24.5.10

SOUVENIR

¿Quién no ha comprado alguna vez un souvenir? Si, un souvenir. Esos objetos que traemos de los lugares turísticos que visitamos. Textualmente, souvenirs son aquellos objetos –postales, afiches, prendas…- comprados en esos sitios a los que viajamos y que utilizamos para rememorar nuestro viaje cuando éste ya ha finalizado. Al mirarlo, nos acordamos del ese sitio en el que estuvimos. El objeto se convierte así en un fetiche de la memoria, pues nuestro recuerdo, su reminiscencia, queda enlazado a dicho objeto. Y la persona que los fabrica, lo hace con esa finalidad. Es por eso que no podemos considerar como souvenir, por ejemplo, una foto realizada por nosotros. Ni un objeto de uso cotidiano comprado en el lugar visitado tiene esa categoría. También el souvenir se adquiere para ser regalado a alguien que no ha visitado el lugar: lo compramos con el ánimo de llevarle a ese amigo o familiar una parte de ese lugar que nos ha gustado conocer.

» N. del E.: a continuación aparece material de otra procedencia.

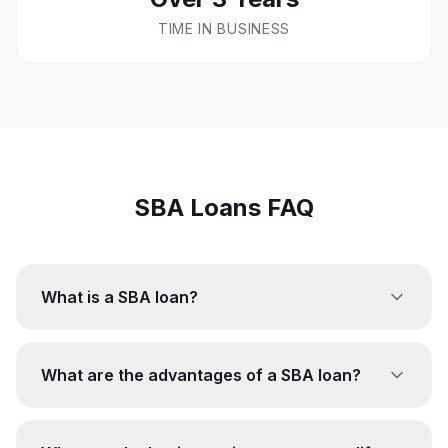
TIME IN BUSINESS
SBA Loans FAQ
What is a SBA loan?
What are the advantages of a SBA loan?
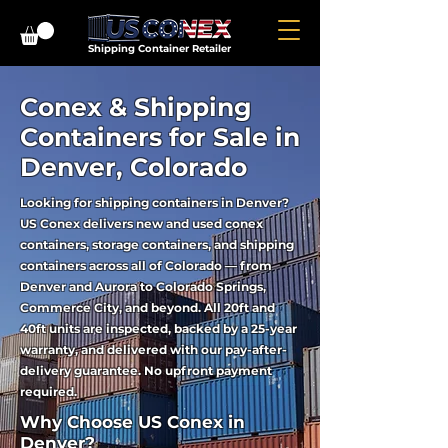
Shipping Container Retailer
Conex & Shipping
Containers for Sale in
Denver, Colorado
Looking for shipping containers in Denver?
US Conex delivers new and used conex
containers, storage containers, and shipping
containers across all of Colorado — from
Denver and Aurora to Colorado Springs,
Commerce City, and beyond. All 20ft and
40ft units are inspected, backed by a 25-year
warranty, and delivered with our pay-after-
delivery guarantee. No upfront payment
required.
Why Choose US Conex in
Denver?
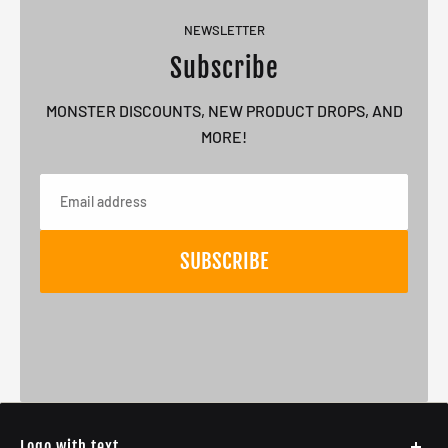
NEWSLETTER
Subscribe
MONSTER DISCOUNTS, NEW PRODUCT DROPS, AND
MORE!
Email
SUBSCRIBE
Logo with text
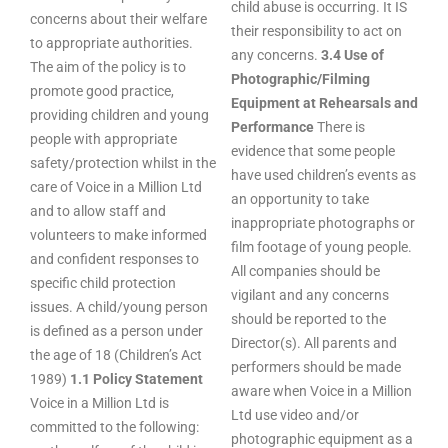
child abuse is occurring. It IS
concerns about their welfare
their responsibility to act on
to appropriate authorities.
any concerns.
3.4 Use of
The aim of the policy is to
Photographic/Filming
promote good practice,
Equipment at Rehearsals and
providing children and young
Performance
There is
people with appropriate
evidence that some people
safety/protection whilst in the
have used children’s events as
care of Voice in a Million Ltd
an opportunity to take
and to allow staff and
inappropriate photographs or
volunteers to make informed
film footage of young people.
and confident responses to
All companies should be
specific child protection
vigilant and any concerns
issues. A child/young person
should be reported to the
is defined as a person under
Director(s). All parents and
the age of 18 (Children’s Act
performers should be made
1989)
1.1 Policy Statement
aware when Voice in a Million
Voice in a Million Ltd is
Ltd use video and/or
committed to the following:
photographic equipment as a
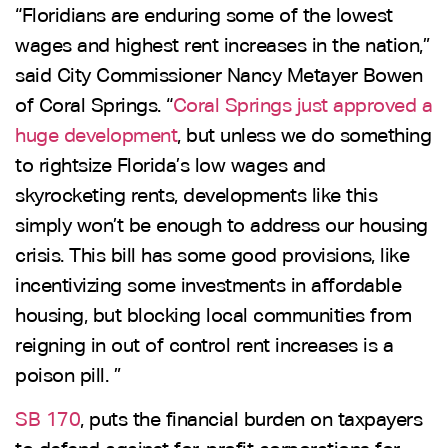
“Floridians are enduring some of the lowest
wages and highest rent increases in the nation,”
said City Commissioner Nancy Metayer Bowen
of Coral Springs. “
Coral Springs just approved a
huge development
, but unless we do something
to rightsize Florida’s low wages and
skyrocketing rents, developments like this
simply won’t be enough to address our housing
crisis. This bill has some good provisions, like
incentivizing some investments in affordable
housing, but blocking local communities from
reigning in out of control rent increases is a
poison pill. ”
SB 170
, puts the financial burden on taxpayers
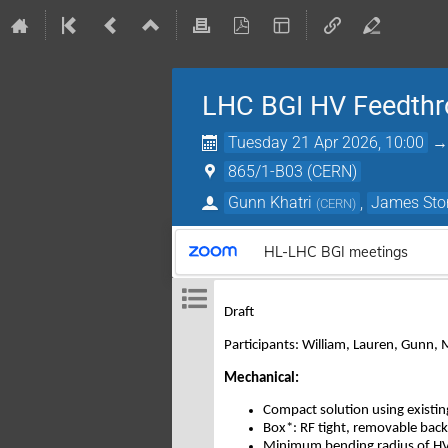
LHC BGI HV Feedthr
Tuesday 21 Apr 2026, 10:00
865/1-B03 (CERN)
Gunn Khatri
,
James Sto
(
CERN
)
HL-LHC BGI meetings
Draft
Participants: William, Lauren, Gunn, 
Mechanical:
Compact solution using existi
Box*: RF tight, removable back 
Minimum bending radius of HV c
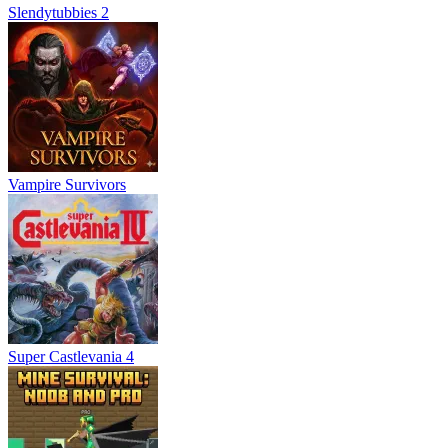
Slendytubbies 2
Vampire Survivors
Super Castlevania 4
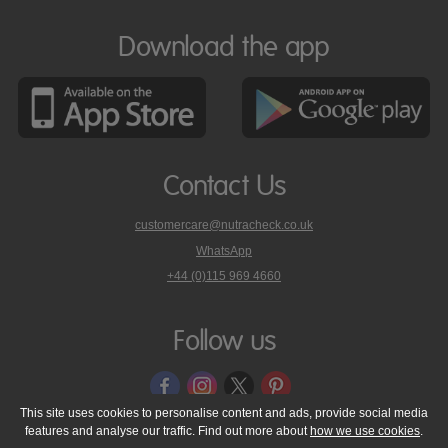
Download the app
Contact Us
customercare@nutracheck.co.uk
WhatsApp
phone
+44 (0)115 969 4660
Nutracheck
customer
care
Follow us
on
This site uses cookies to personalise content and ads, provide social media
features and analyse our traffic. Find out more about
how we use cookies
.
© 2005 - 2026 NutraTech Ltd
About NutraTech Ltd
Privacy Policy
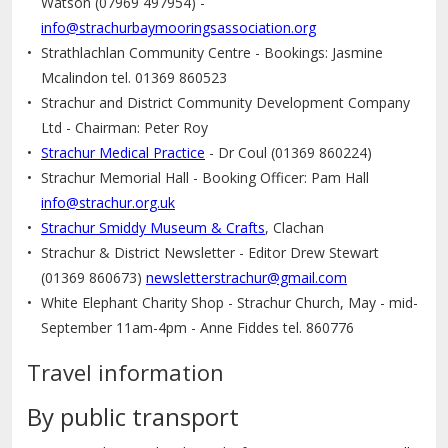
Watson (07969 497954) -
info@strachurbaymooringsassociation.org
Strathlachlan Community Centre - Bookings: Jasmine
Mcalindon tel. 01369 860523
Strachur and District Community Development Company
Ltd - Chairman: Peter Roy
Strachur Medical Practice
- Dr Coul (01369 860224)
Strachur Memorial Hall - Booking Officer: Pam Hall
info@strachur.org.uk
Strachur Smiddy Museum & Crafts
, Clachan
Strachur & District Newsletter - Editor Drew Stewart
(01369 860673)
newsletterstrachur@gmail.com
White Elephant Charity Shop - Strachur Church, May - mid-
September 11am-4pm - Anne Fiddes tel. 860776
Travel information
By public transport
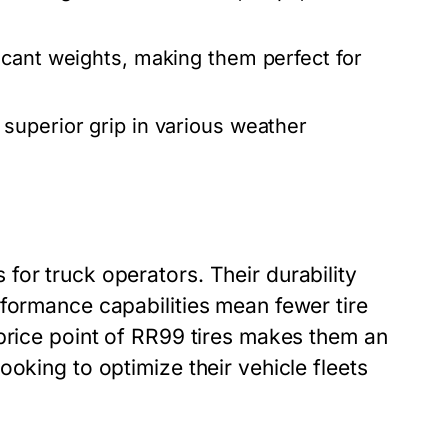
icant weights, making them perfect for
superior grip in various weather
or truck operators. Their durability
rformance capabilities mean fewer tire
 price point of RR99 tires makes them an
oking to optimize their vehicle fleets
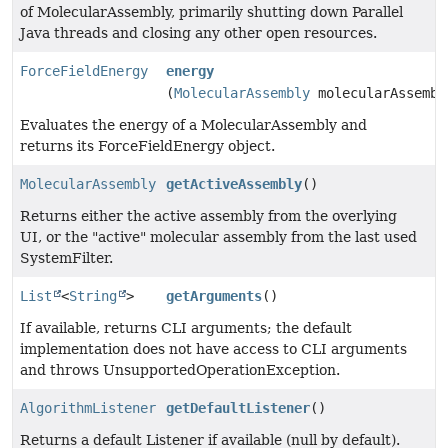
of MolecularAssembly, primarily shutting down Parallel
Java threads and closing any other open resources.
ForceFieldEnergy
energy
(
MolecularAssembly
molecularAssembl
Evaluates the energy of a MolecularAssembly and
returns its ForceFieldEnergy object.
MolecularAssembly
getActiveAssembly
()
Returns either the active assembly from the overlying
UI, or the "active" molecular assembly from the last used
SystemFilter.
List
<
String
>
getArguments
()
If available, returns CLI arguments; the default
implementation does not have access to CLI arguments
and throws UnsupportedOperationException.
AlgorithmListener
getDefaultListener
()
Returns a default Listener if available (null by default).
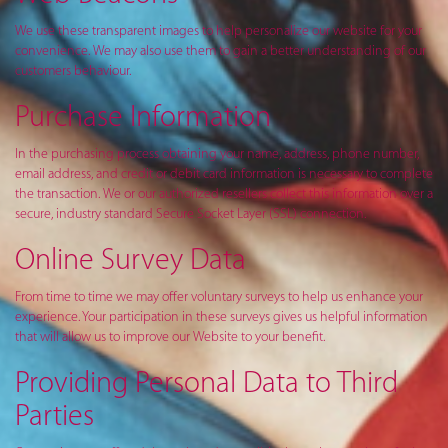
We use these transparent images to help personalize our website for your
convenience. We may also use them to gain a better understanding of our
customers behaviour.
Purchase Information
In the purchasing process obtaining your name, address, phone number,
email address, and credit or debit card information is necessary to complete
the transaction. We or our authorized resellers collect this information over a
secure, industry standard Secure Socket Layer (SSL) connection.
Online Survey Data
From time to time we may offer voluntary surveys to help us enhance your
experience. Your participation in these surveys gives us helpful information
that will allow us to improve our Website to your benefit.
Providing Personal Data to Third
Parties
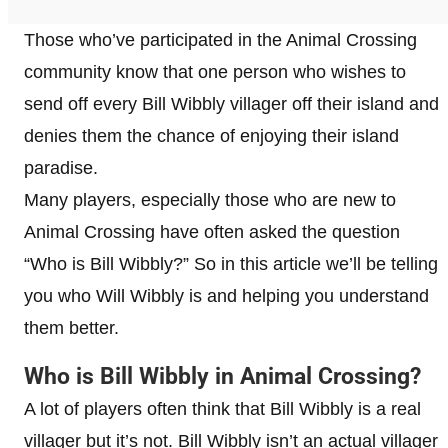
Those who’ve participated in the Animal Crossing
community know that one person who wishes to
send off every Bill Wibbly villager off their island and
denies them the chance of enjoying their island
paradise.
Many players, especially those who are new to
Animal Crossing have often asked the question
“Who is Bill Wibbly?” So in this article we’ll be telling
you who Will Wibbly is and helping you understand
them better.
Who is Bill Wibbly in Animal Crossing?
A lot of players often think that Bill Wibbly is a real
villager but it’s not. Bill Wibbly isn’t an actual villager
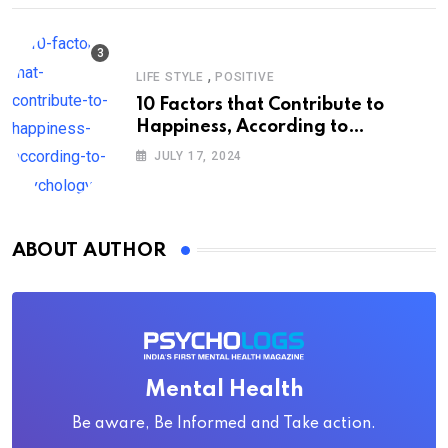
,
LIFE STYLE
POSITIVE
10 Factors that Contribute to
Happiness, According to
Psychology
JULY 17, 2024
ABOUT AUTHOR
Mental Health
Be aware, Be Informed and Take action.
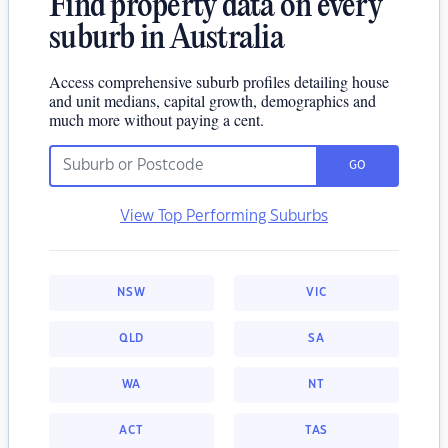
Find property data on every
suburb in Australia
Access comprehensive suburb profiles detailing house
and unit medians, capital growth, demographics and
much more without paying a cent.
GO
View Top Performing Suburbs
NSW
VIC
QLD
SA
WA
NT
ACT
TAS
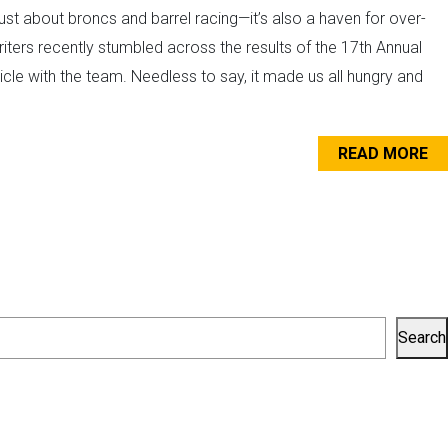
st about broncs and barrel racing—it’s also a haven for over-
iters recently stumbled across the results of the 17th Annual
le with the team. Needless to say, it made us all hungry and
.
READ MORE
Search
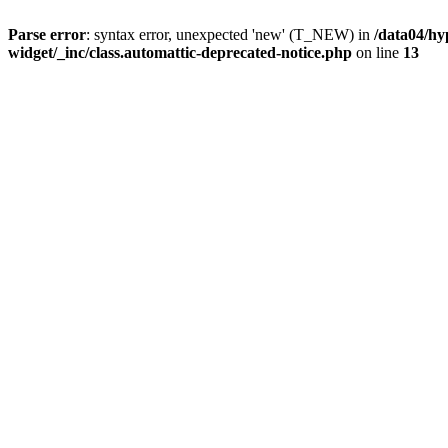
Parse error
: syntax error, unexpected 'new' (T_NEW) in
/data04/hy
widget/_inc/class.automattic-deprecated-notice.php
on line
13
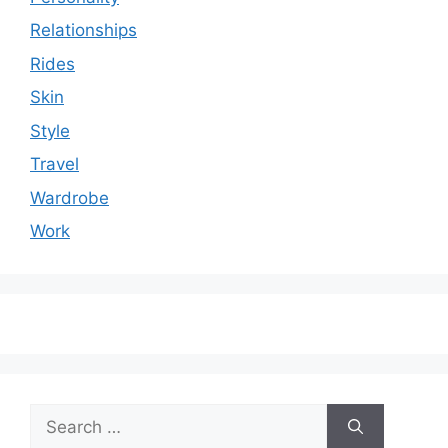
Relationships
Rides
Skin
Style
Travel
Wardrobe
Work
Search
for:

¿Tiene sentido comprar un souvenir en tu propia ciudad? Si es para regalarlo, tal vez. Pero si el souvenir es para nosotros, ese acto es un poco absurdo. En cualquier caso nuestra ciudad no abundan los souvenirs. Eso sí: la cadena Kukuxumusu distribuye sus productos en Gasteiz. Kukuxumusu se fundó en Pamplona en 1989. La única pretensión –según declaran los artífices de la empresa:
Gonzalo, Koldo y Mikel- fue hacer algo divertido y sacar pasta para tomarse unos vinos. Con esa finalidad se pusieron a vender camisetas para turistas con dibujos del encierro de San Fermines. Y es que las que había por aquel entonces no les gustaban mucho. La idea fue un éxito así que probaron fortuna en las ciudades vecinas, pero con nuevos dibujos. Y volvieron a dar en el clavo. A ellos hay que agradecerles haber sabido actualizar el concepto de souvenir, digiriéndose a un sector de la población más joven. Aunque a mí personalmente me siguen gustando más los souvenirs de antaño: las figuritas que representan monumentos, las bolas de cristal con nieve… ¿Se acuerdan de Ciudadano Kane? En la primera escena Kane expira su último aliento pronunciando una misteriosa palabra: “Rosebud”. En dicha escena vemos la mano del moribundo dejando caer una bola de cristal. Una bola de cristal con una casita y nieve que, como se desvelará a lo lardo de la película, es un recuerdo de su infancia, del trineo con el que jugaba al que llamaba “Rosebud”. En el fondo la trama esta película -considerada como uno de los mejores filmes de la historia del cine- gira alrededor de un souvenir. No me puedo imaginar a Kane dejando caer un objeto fabricado por Kukuxumusu.